A proposal included in President Obama's 2011 deficit reduction plan already has produced some unease that the federal contribution to Medicaid might be targeted to be scaled back. Known as a "blended rate," the approach would replace the formulas for calculating federal payments for Medicaid and the Children's Health Insurance Program with a single matching rate for each state beginning in 2017.

"That's an immediate concern given that we're approaching serious deficit reduction talks next year," Wilson says. "We don't know how much traction it has, but that's problematic and yet another way of reducing the federal contribution to the program."

Obama also proposed phasing down how much states can tax providers to help raise state matching funds that can be used to increase federal matching payments. Reducing or eliminating those taxes might yield a "pretty big chunk" of federal savings, Salo says, but might also have a "pretty disastrous impact on a number of states."

Republicans proposed a similar limitation as a way to offset the cost increase of extending a reduction in student loan interest rates this past summer, and both the provider tax limitation and the blended rate ideas were included in the president's fiscal 2013 budget proposal.

Block Grant in the Future

Republicans have been campaigning for repeal of the health care law and pushing the concept of Medicaid block grants as a way to constrain the program's rising costs. Exactly how block grants work would depend on the details of the legislation. But, generally speaking, Congress would set a spending level and allocate that money among the states, Weil says. Lawmakers also might set standards for what states have to do to get the money.

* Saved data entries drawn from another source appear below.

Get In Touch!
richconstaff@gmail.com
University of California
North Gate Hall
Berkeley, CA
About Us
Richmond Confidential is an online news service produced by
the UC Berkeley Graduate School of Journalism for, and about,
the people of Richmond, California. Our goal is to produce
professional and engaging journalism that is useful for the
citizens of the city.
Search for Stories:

The idea is that a block grant approach would provide states flexibility to make broad changes in their programs more readily. Proponents say states would run more efficient programs compared with the current structure, where the more money states spend the more they get from Washington.

"The states would theoretically no longer have an incentive to spend and spend and spend because at some point the federal dollars just run out," Salo says.

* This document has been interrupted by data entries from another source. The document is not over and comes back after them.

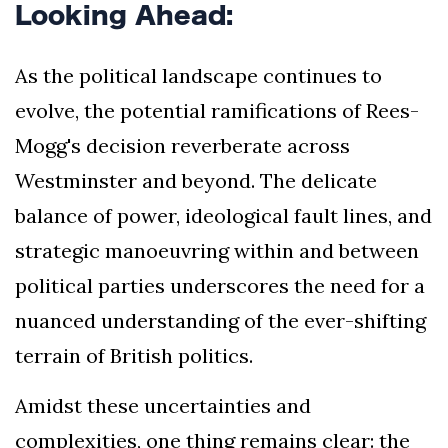
Looking Ahead:
As the political landscape continues to
evolve, the potential ramifications of Rees-
Mogg's decision reverberate across
Westminster and beyond. The delicate
balance of power, ideological fault lines, and
strategic manoeuvring within and between
political parties underscores the need for a
nuanced understanding of the ever-shifting
terrain of British politics.
Amidst these uncertainties and
complexities, one thing remains clear: the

Some observers have doubts that the federal government would give states much flexibility. Block grant opponents worry that states would end up having to pick up the difference if the federal payment rates are set low, and they remain concerned about the potential for costs shifting back to patients.

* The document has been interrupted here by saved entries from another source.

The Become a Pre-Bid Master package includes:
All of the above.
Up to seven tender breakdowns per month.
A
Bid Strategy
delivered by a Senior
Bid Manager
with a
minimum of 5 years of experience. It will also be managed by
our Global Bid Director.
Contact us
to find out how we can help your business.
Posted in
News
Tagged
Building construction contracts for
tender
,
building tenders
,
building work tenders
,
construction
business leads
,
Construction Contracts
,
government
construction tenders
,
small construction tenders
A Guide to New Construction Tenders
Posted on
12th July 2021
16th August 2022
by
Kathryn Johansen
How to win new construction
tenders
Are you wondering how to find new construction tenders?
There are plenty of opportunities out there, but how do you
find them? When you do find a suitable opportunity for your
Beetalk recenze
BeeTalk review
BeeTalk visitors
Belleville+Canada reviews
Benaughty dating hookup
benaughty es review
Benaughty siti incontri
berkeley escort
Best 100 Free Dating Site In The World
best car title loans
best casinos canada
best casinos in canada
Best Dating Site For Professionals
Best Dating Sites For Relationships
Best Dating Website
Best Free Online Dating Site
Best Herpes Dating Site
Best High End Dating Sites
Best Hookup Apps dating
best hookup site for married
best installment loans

"I think what complicates the conversation for states is that the Medicaid block grant in Washington is a deficit reduction strategy, not a health reform strategy," Wilson says. "If the idea is to save the federal government money, it's either going to cost states more or something has to not happen—as opposed to a strategy to improve the product and the services for the beneficiaries, not saying that they're mutually exclusive."

The conversation is also one that's infused with politics. President Bill Clinton vetoed legislation that included language to convert Medicaid into a block grant, and, more recently, Ryan included the idea in his fiscal 2013 budget proposal. The 2012 Republican Party platform supports block-granting the program, while Democrats officially are opposed to it.

As with other potential changes to Medicaid, the future of the block grant concept is linked to whichever party controls Washington. Although states are concerned that Congress might make things worse no matter which course it takes, "the primary concern right now is the program today," Salo says. "The program today is unsustainable and not delivering the best care possible."